Source document section start

2.1 Text-in-Images Detection (OCR)

Priority: HIGH
Effort: 12-16 hours
Solves: WCAG 1.4.5 violations (images of text)

Deliverables:

New MCP tool: web_text_in_images_check_cremotemcp_cremotemcp
Downloads all images from page
Runs Tesseract OCR on each image
Flags images containing significant text (>5 words)
Compares detected text with alt text
Excludes logos (configurable)

Technical Approach:

# 1. Extract all image URLs
images=$(console_command "Array.from(document.querySelectorAll('img')).map(img => ({src: img.src, alt: img.alt}))")

# 2. Download each image to container
for img in $images; do
  curl -o /tmp/img_$i.png $img.src
  
  # 3. Run OCR
  tesseract /tmp/img_$i.png /tmp/img_$i_text --psm 6
  
  # 4. Count words
  word_count=$(wc -w < /tmp/img_$i_text.txt)
  
  # 5. If >5 words, flag for review
  if [ $word_count -gt 5 ]; then
    echo "WARNING: Image contains text ($word_count words)"
    echo "Image: $img.src"
    echo "Alt text: $img.alt"
    echo "Detected text: $(cat /tmp/img_$i_text.txt)"
    echo "MANUAL REVIEW: Verify if this should be HTML text instead"

Source document section end
Input data section start

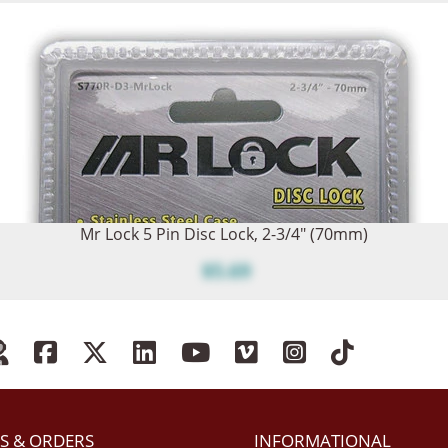
Mr Lock 5 Pin Disc Lock, 2-3/4" (70mm)
$5.69
S & ORDERS
INFORMATIONAL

Input data section end

** Problem to work on **
Write out the passage of the text-in-images detection plan from "# 1. Extract" up to and including "-w < /tmp/img_$i_text.txt)", word for word.

** Answer to the problem **
# 1. Extract all image URLs
images=$(console_command "Array.from(document.querySelectorAll('img')).map(img => ({src: img.src, alt: img.alt}))")

# 2. Download each image to container
for img in $images; do
  curl -o /tmp/img_$i.png $img.src
  
  # 3. Run OCR
  tesseract /tmp/img_$i.png /tmp/img_$i_text --psm 6
  
  # 4. Count words
  word_count=$(wc -w < /tmp/img_$i_text.txt)